Consequences of Flag Days for the notary

A Flag Day signifies the point in time where the network stops using one set of Network Parameters and begins using the new, previously proposed set of Network Parameters. This is discussed in Network parameters update process.

Once a Flag Day is issued, the next time a node polls the Network Map service, it will receive the updated Network Parameters, in turn causing the node to shut down due to a parameter mismatch. As a Notary node (whether a basic Notary or a worker within a HA cluster) is built upon the same foundation as a standard node, it will behave in the same way and also shut down when it next polls.

Outlined below are some basic suggestions to best deal with Flag Days. Note that to avoid any issues restarting the Notary nodes, a Notary operator should ensure that all nodes have accepted the parameter update. See Network parameters update process for more information.

Single notary

With a simple non-HA Notary service, a zero-downtime parameter update is not possible. After the Flag Day the service must be restarted, either manually and immediately after the Flag Day (if the network operator in control of the Flag Day is also in control of the Notary) or automatically when the Notary next polls the Network Map service (e.g. using a daemon to restart the service after any shutdowns).

Although immediately restarting manually after a Flag Day should be preferred, there is a chance that a notarisation request is sent during the downtime from a node who is not yet aware of the Flag Day. If network participants cannot handle Notary downtime then a HA notary cluster should be run instead.

HA notary cluster

With a HA cluster of Notary worker nodes, a zero-downtime update is possible but is dependent on the Network Map service polling schedules. The schedule of each Notary worker’s polling will be determined by both the polling interval (specified by the Network Map service) along with the Notary service start time. As the node will shutdown when it next polls the Network Map service, having all polling schedules be in sync across worker nodes will mean that without manual intervention the entire HA notary cluster will shutdown after a Flag Day. To avoid this situation a Notary operator should ensure that the worker nodes are started in a staggered manner and the polling intervals are not in sync.

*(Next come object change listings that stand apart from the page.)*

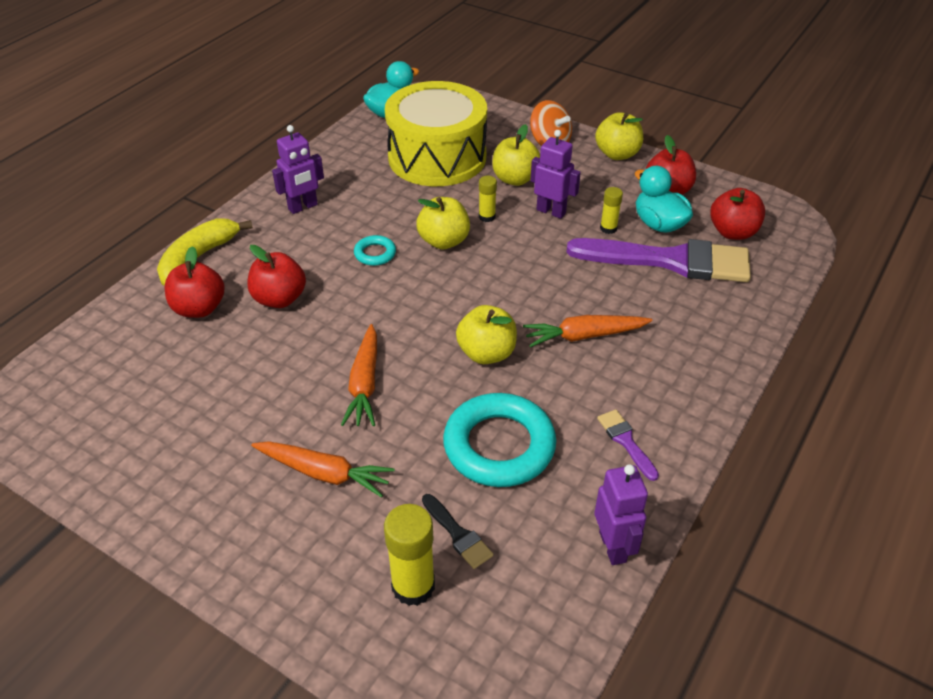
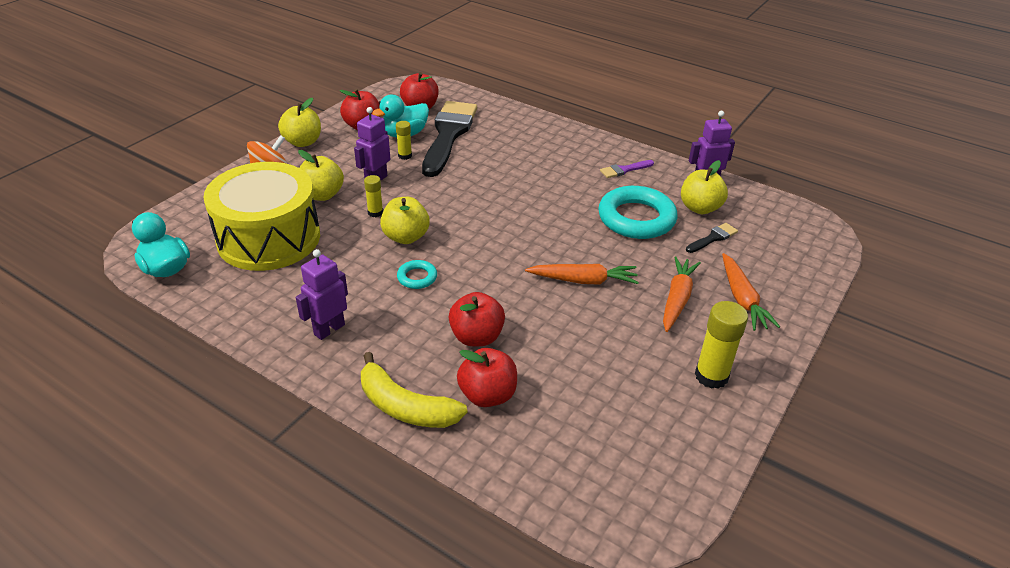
camera: 90 degrees left, 5 degrees down
purple robot [272,125,324,214] -> purple robot turned 105 degrees counterclockwise [296,249,348,340]
yellow glue stick [384,504,435,606] -> yellow glue stick moved to [695,301,748,389]
yellow apple [456,305,517,364] -> yellow apple moved to [681,160,728,214]
orange carrot [523,315,653,347] -> orange carrot moved to [722,253,780,331]
purple brush [566,238,751,282] -> black brush [422,101,477,177]

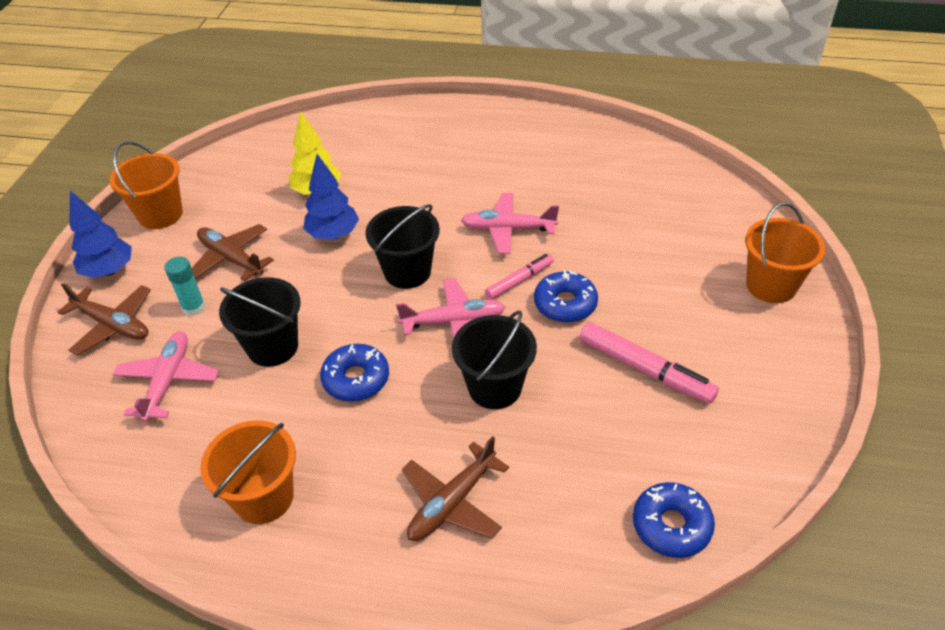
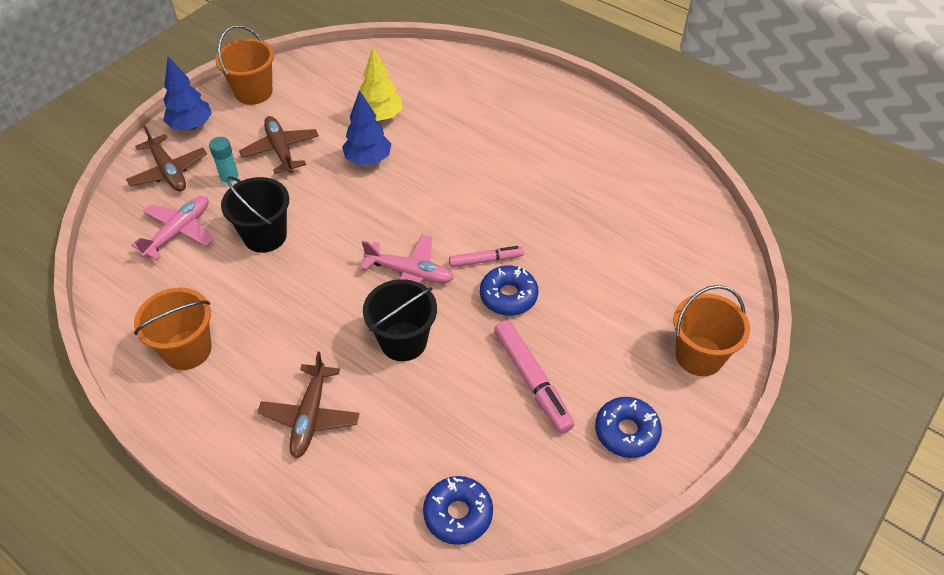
camera: 25 degrees right, 5 degrees up
blue donut [320,344,389,402] -> blue donut moved to [595,397,662,458]
black bucket [365,204,440,289] -> none
brown plane [402,436,509,541] -> brown plane turned 60 degrees counterclockwise [258,352,360,458]
pink plane [461,193,559,254] -> none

The best approach to achieve a zero-downtime update is to manually restart a single worker node immediately after the Flag Day. Where possible, to achieve maximum worker node uptime nodes that have most recently polled the Network Map service should be prioritised last for restarting.

If a daemon or some automated process is being used to resurrect dead worker nodes then the Notary operator can rely on this to automatically handle the Flag Day roll-over. If the polling intervals are properly staggered then this should also result in a zero-downtime Notary cluster however it is inherently more risky.